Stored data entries
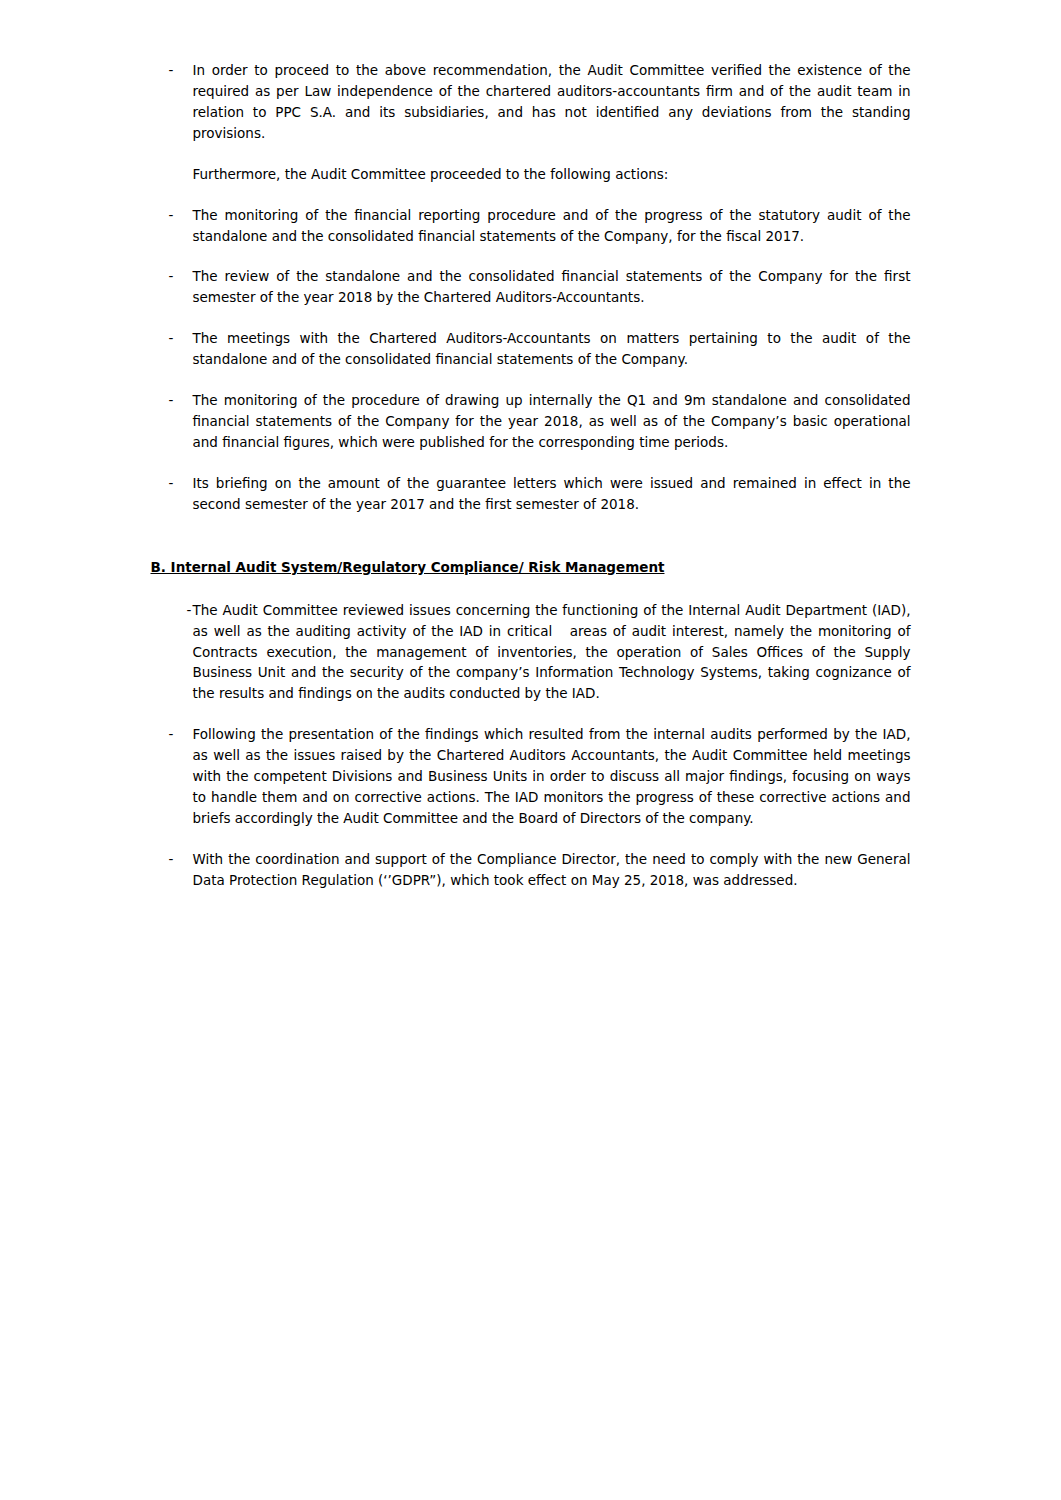In order to proceed to the above recommendation, the Audit Committee verified the existence of the required as per Law independence of the chartered auditors-accountants firm and of the audit team in relation to PPC S.A. and its subsidiaries, and has not identified any deviations from the standing provisions.
Furthermore, the Audit Committee proceeded to the following actions:
The monitoring of the financial reporting procedure and of the progress of the statutory audit of the standalone and the consolidated financial statements of the Company, for the fiscal 2017.
The review of the standalone and the consolidated financial statements of the Company for the first semester of the year 2018 by the Chartered Auditors-Accountants.
The meetings with the Chartered Auditors-Accountants on matters pertaining to the audit of the standalone and of the consolidated financial statements of the Company.
The monitoring of the procedure of drawing up internally the Q1 and 9m standalone and consolidated financial statements of the Company for the year 2018, as well as of the Company’s basic operational and financial figures, which were published for the corresponding time periods.
Its briefing on the amount of the guarantee letters which were issued and remained in effect in the second semester of the year 2017 and the first semester of 2018.
B. Internal Audit System/Regulatory Compliance/ Risk Management
The Audit Committee reviewed issues concerning the functioning of the Internal Audit Department (IAD), as well as the auditing activity of the IAD in critical areas of audit interest, namely the monitoring of Contracts execution, the management of inventories, the operation of Sales Offices of the Supply Business Unit and the security of the company’s Information Technology Systems, taking cognizance of the results and findings on the audits conducted by the IAD.
Following the presentation of the findings which resulted from the internal audits performed by the IAD, as well as the issues raised by the Chartered Auditors Accountants, the Audit Committee held meetings with the competent Divisions and Business Units in order to discuss all major findings, focusing on ways to handle them and on corrective actions. The IAD monitors the progress of these corrective actions and briefs accordingly the Audit Committee and the Board of Directors of the company.
With the coordination and support of the Compliance Director, the need to comply with the new General Data Protection Regulation (‘’GDPR”), which took effect on May 25, 2018, was addressed.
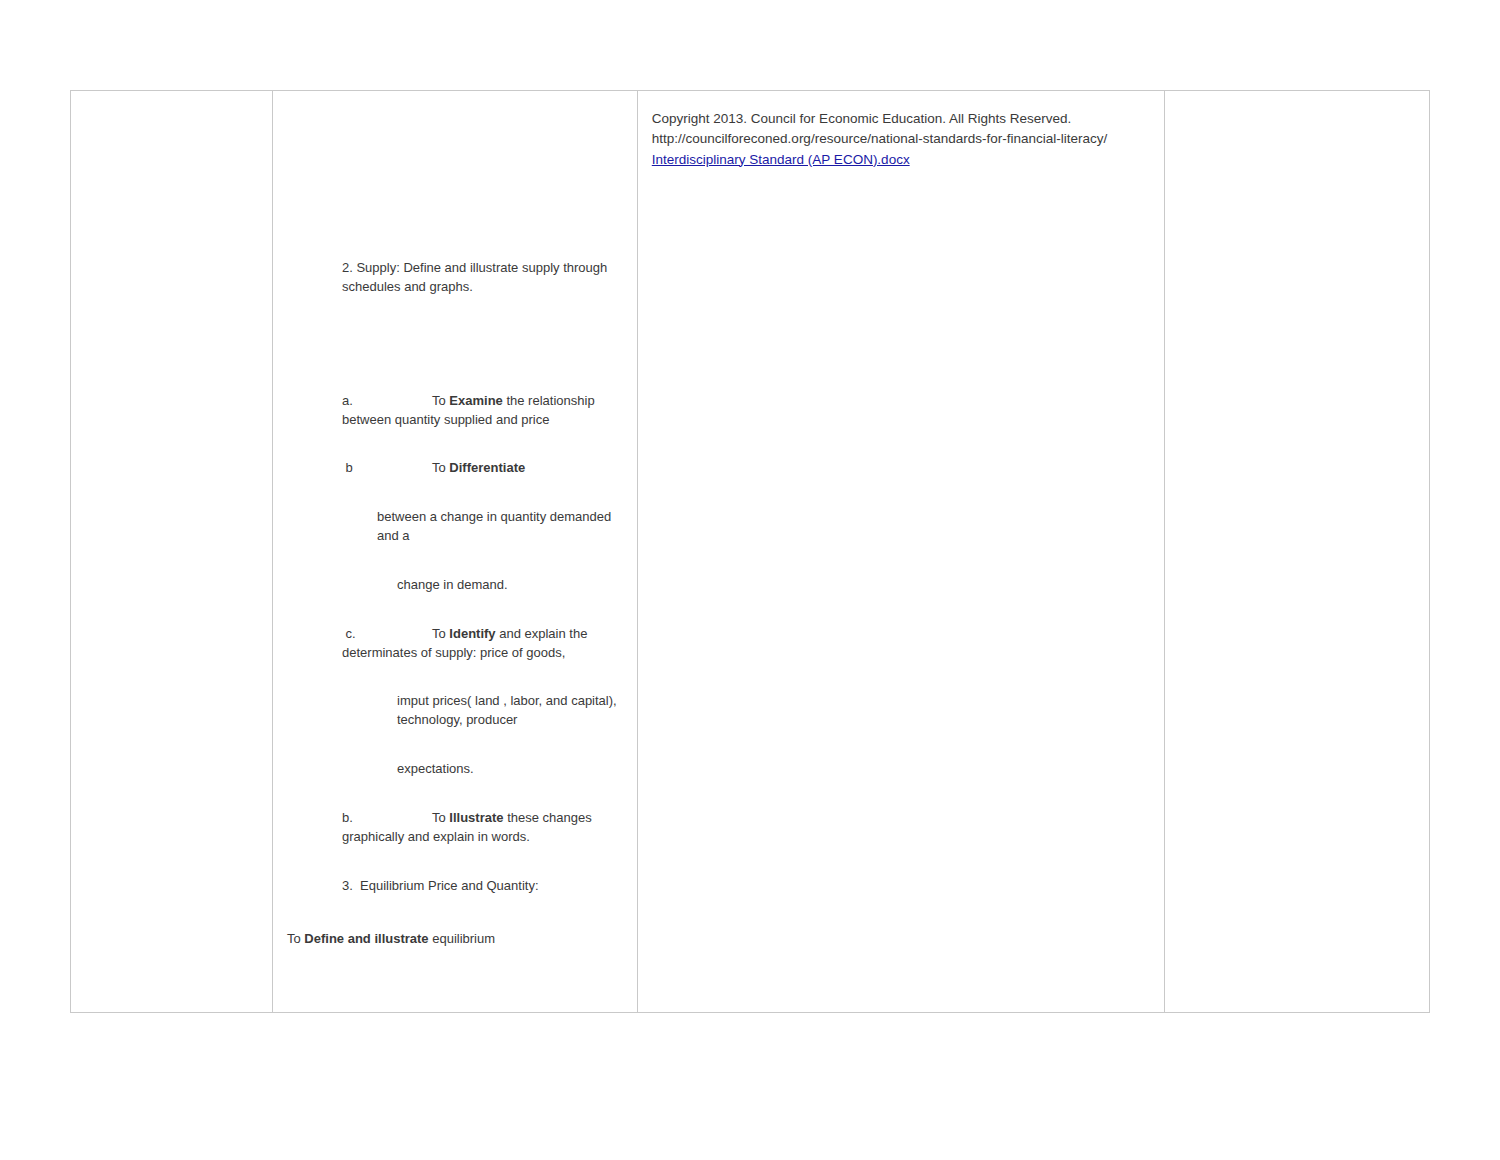| | 2. Supply: Define and illustrate supply through schedules and graphs. a. To Examine the relationship between quantity supplied and price b To Differentiate between a change in quantity demanded and a change in demand. c. To Identify and explain the determinates of supply: price of goods, imput prices( land , labor, and capital), technology, producer expectations. b. To Illustrate these changes graphically and explain in words. 3. Equilibrium Price and Quantity: To Define and illustrate equilibrium | Copyright 2013. Council for Economic Education. All Rights Reserved. http://councilforeconed.org/resource/national-standards-for-financial-literacy/ Interdisciplinary Standard (AP ECON).docx | |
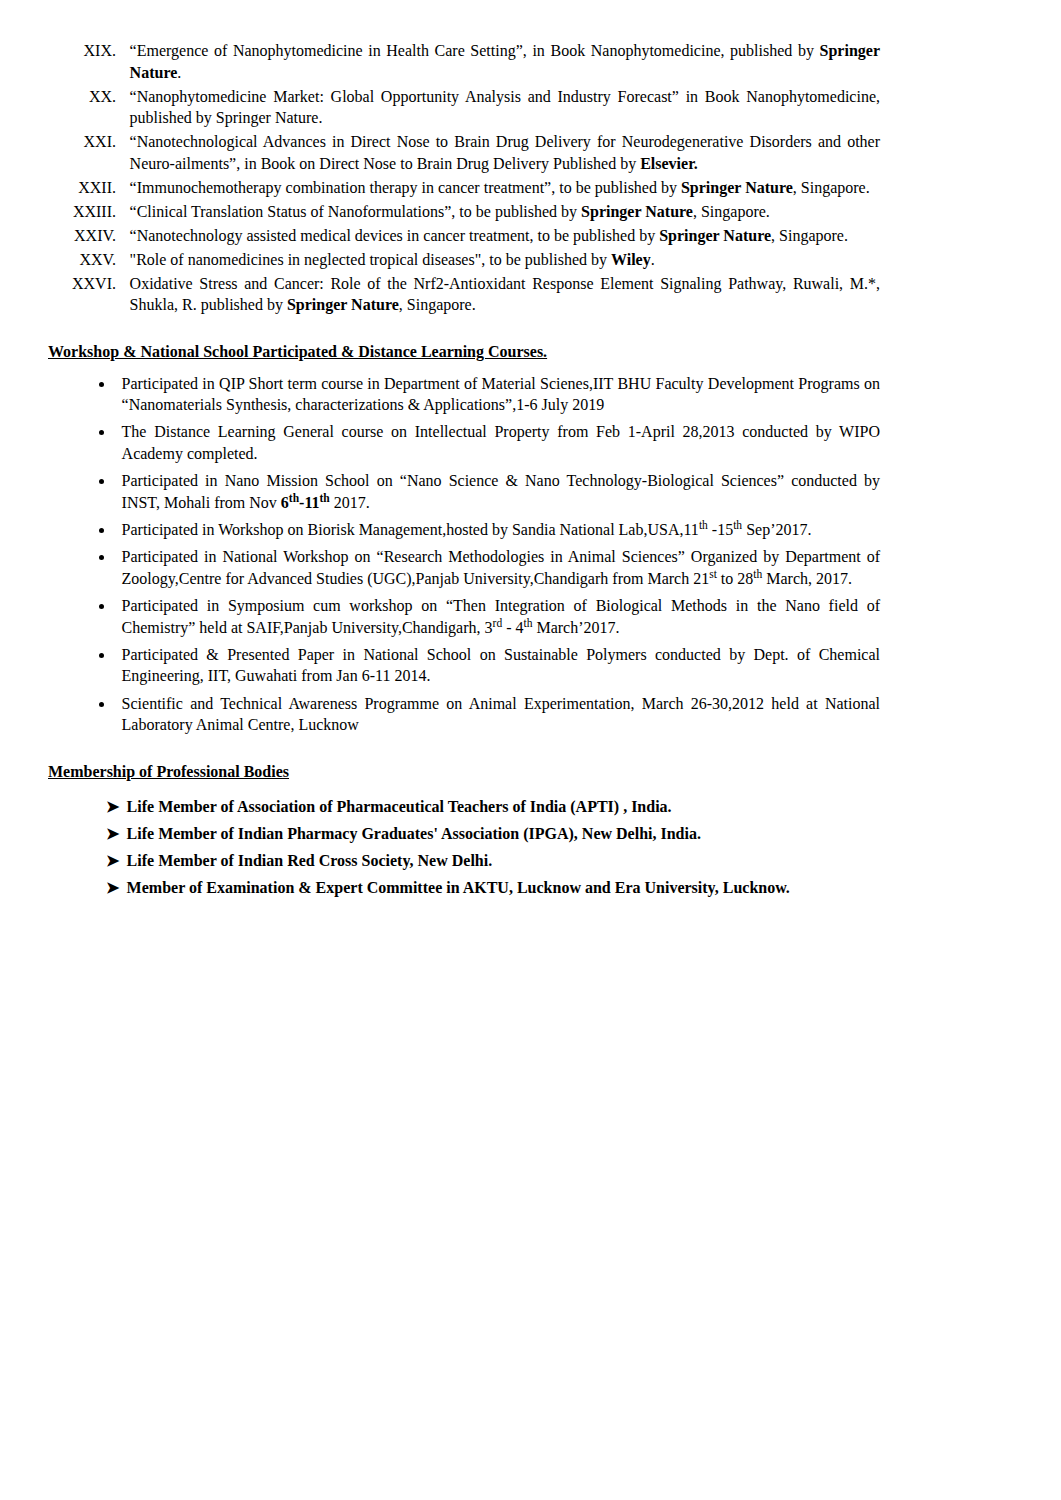“Emergence of Nanophytomedicine in Health Care Setting”, in Book Nanophytomedicine, published by Springer Nature.
“Nanophytomedicine Market: Global Opportunity Analysis and Industry Forecast” in Book Nanophytomedicine, published by Springer Nature.
“Nanotechnological Advances in Direct Nose to Brain Drug Delivery for Neurodegenerative Disorders and other Neuro-ailments”, in Book on Direct Nose to Brain Drug Delivery Published by Elsevier.
“Immunochemotherapy combination therapy in cancer treatment”, to be published by Springer Nature, Singapore.
“Clinical Translation Status of Nanoformulations”, to be published by Springer Nature, Singapore.
“Nanotechnology assisted medical devices in cancer treatment, to be published by Springer Nature, Singapore.
"Role of nanomedicines in neglected tropical diseases", to be published by Wiley.
Oxidative Stress and Cancer: Role of the Nrf2-Antioxidant Response Element Signaling Pathway, Ruwali, M.*, Shukla, R. published by Springer Nature, Singapore.
Workshop & National School Participated & Distance Learning Courses.
Participated in QIP Short term course in Department of Material Scienes,IIT BHU Faculty Development Programs on “Nanomaterials Synthesis, characterizations & Applications”,1-6 July 2019
The Distance Learning General course on Intellectual Property from Feb 1-April 28,2013 conducted by WIPO Academy completed.
Participated in Nano Mission School on “Nano Science & Nano Technology-Biological Sciences” conducted by INST, Mohali from Nov 6th-11th 2017.
Participated in Workshop on Biorisk Management,hosted by Sandia National Lab,USA,11th -15th Sep’2017.
Participated in National Workshop on “Research Methodologies in Animal Sciences” Organized by Department of Zoology,Centre for Advanced Studies (UGC),Panjab University,Chandigarh from March 21st to 28th March, 2017.
Participated in Symposium cum workshop on “Then Integration of Biological Methods in the Nano field of Chemistry” held at SAIF,Panjab University,Chandigarh, 3rd - 4th March’2017.
Participated & Presented Paper in National School on Sustainable Polymers conducted by Dept. of Chemical Engineering, IIT, Guwahati from Jan 6-11 2014.
Scientific and Technical Awareness Programme on Animal Experimentation, March 26-30,2012 held at National Laboratory Animal Centre, Lucknow
Membership of Professional Bodies
Life Member of Association of Pharmaceutical Teachers of India (APTI) , India.
Life Member of Indian Pharmacy Graduates' Association (IPGA), New Delhi, India.
Life Member of Indian Red Cross Society, New Delhi.
Member of Examination & Expert Committee in AKTU, Lucknow and Era University, Lucknow.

▶ PROBLEM REQUIREMENTS: Would you please set down the lines from the one with "Participated in Workshop" to the end of the data above, exactly and without any other lines?

▶ REPLY:
Participated in Workshop on Biorisk Management,hosted by Sandia National Lab,USA,11th -15th Sep’2017.
Participated in National Workshop on “Research Methodologies in Animal Sciences” Organized by Department of Zoology,Centre for Advanced Studies (UGC),Panjab University,Chandigarh from March 21st to 28th March, 2017.
Participated in Symposium cum workshop on “Then Integration of Biological Methods in the Nano field of Chemistry” held at SAIF,Panjab University,Chandigarh, 3rd - 4th March’2017.
Participated & Presented Paper in National School on Sustainable Polymers conducted by Dept. of Chemical Engineering, IIT, Guwahati from Jan 6-11 2014.
Scientific and Technical Awareness Programme on Animal Experimentation, March 26-30,2012 held at National Laboratory Animal Centre, Lucknow
Membership of Professional Bodies
Life Member of Association of Pharmaceutical Teachers of India (APTI) , India.
Life Member of Indian Pharmacy Graduates' Association (IPGA), New Delhi, India.
Life Member of Indian Red Cross Society, New Delhi.
Member of Examination & Expert Committee in AKTU, Lucknow and Era University, Lucknow.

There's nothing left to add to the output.